Bonded by Blood
This year, Adidas and TBWA Whybin have taken another innovative approach to create the 10th anniversary All Blacks banner, this time going the tech route by pairing enthusiastic fans with Microsoft's Photosynth. The digital stitching process combines digital photographs taken from a variety of locations and angles around a subject to create massive, highly detailed, multidimensional image like CNN's "The Moment," from President Obama's Inauguration, which allowed viewers to get closeups of everything from the expression on Obama's face to the sequins on Aretha Franklin's marvelous hat.
Earlier this summer the agency and adidas announced a competition via seeded video, point of sale, online ads and stadium broadcasts inviting fans to be the official poster photographers during four different games throughout the season. Those winners were given $10,000 Canon digital cameras and invited to join press photographers on the pitch to shoot the All Blacks during the national anthem. Meanwhile, fans wearing All Blacks jerseys were given a camera to shoot the game from the crowd. Photosynth is then used to stitch together the various images into four different "posters," printable versions of which are available for download off the website Ishotthe2009allblacks.com.

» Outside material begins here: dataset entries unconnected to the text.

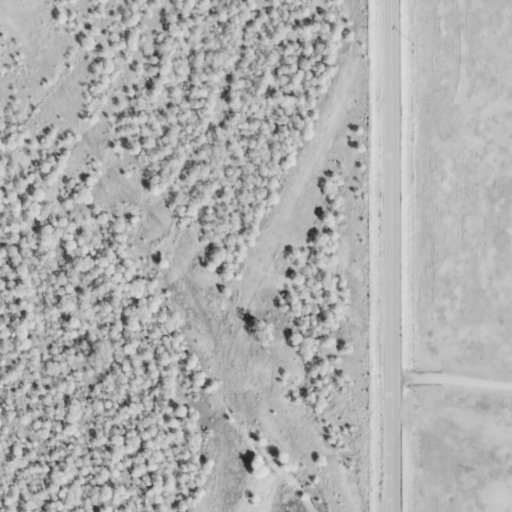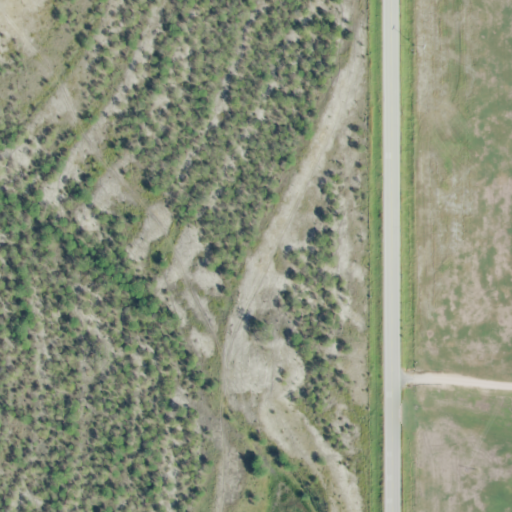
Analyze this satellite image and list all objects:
road: (390, 256)
road: (451, 378)
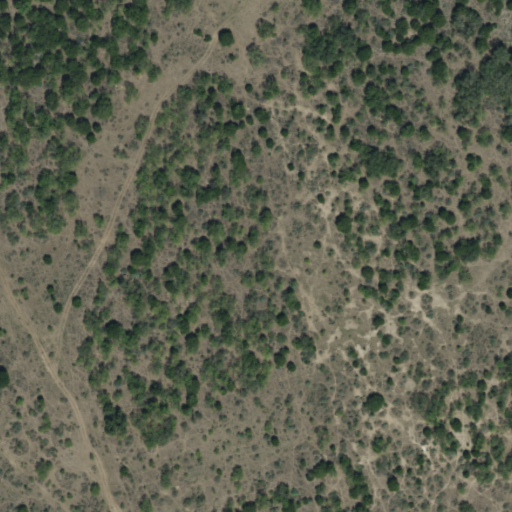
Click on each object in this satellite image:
road: (48, 403)
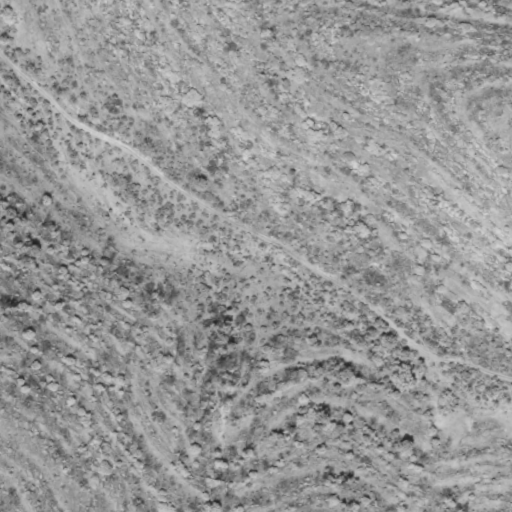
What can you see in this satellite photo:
road: (247, 227)
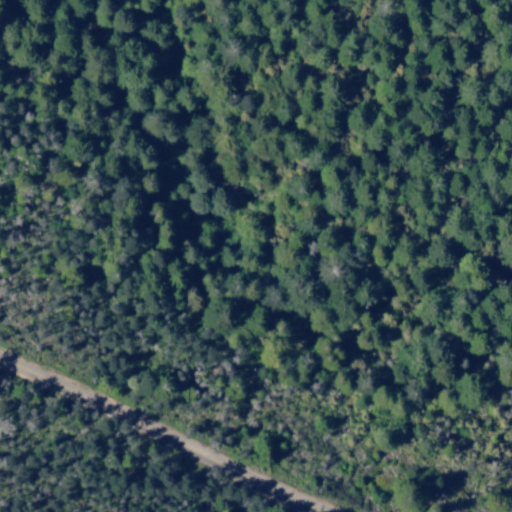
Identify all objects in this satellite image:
road: (161, 434)
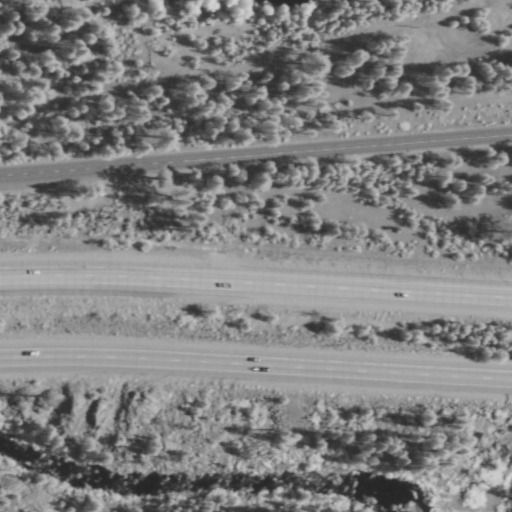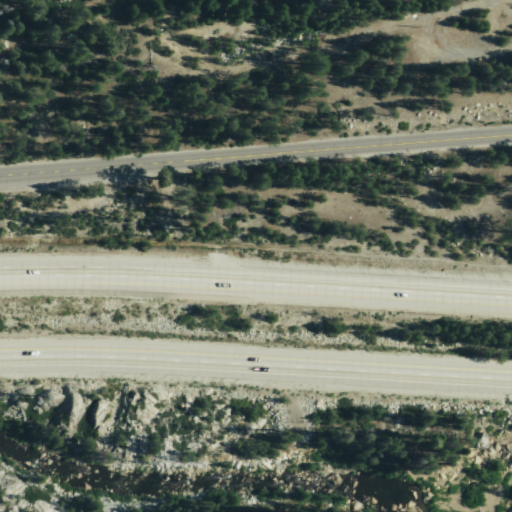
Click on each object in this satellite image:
road: (256, 154)
road: (256, 293)
road: (256, 369)
river: (23, 459)
river: (232, 485)
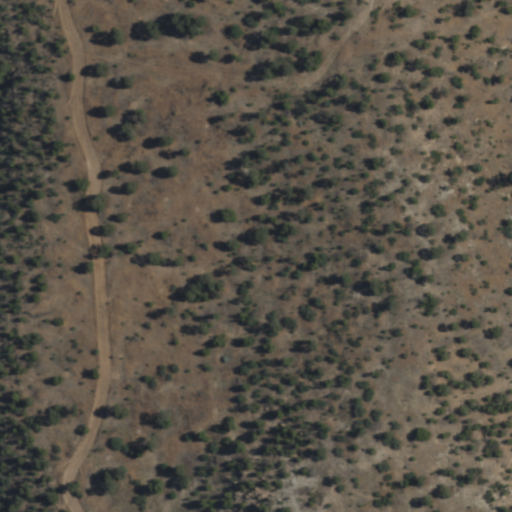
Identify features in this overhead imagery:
road: (234, 76)
road: (96, 262)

According to Whybin creative director Andy Blood, the agency worked with Microsoft NZ's Nigel Parker, who writes more about the effort here. Parker hooked the agency up with the Photosynth team in Seattle, including photosynth co-creator and founder of the SETI project David Geyde, "who passed on the learnings from the Obama inauguration."
Two shoot-outs already took place in June and July during All Blacks games against Italy and Australia. Forthcoming games will be on September 12th (All Blacks vs. South Africa) and finally, on September 19th at the All Blacks Vs. Australia game in Wellington, which Blood says promises to involve even more fan photographers shooting from their mobile devices.
Oddly enough, the CD says that last year TBWA Hong Kong's outgoing planner Ed Tam had sent him a note saying "Bloodster, you'll use this one day," along with a TED video featuring Microsoft architect and Photosynth inventor Blaise Aguera y Arca. "It's kind of cool to know that now because we're on the homepage of photosynth.net, and we were a small part of a Blaise Aguera y Arca's demo last week of the new wave of Photosynth," Blood says.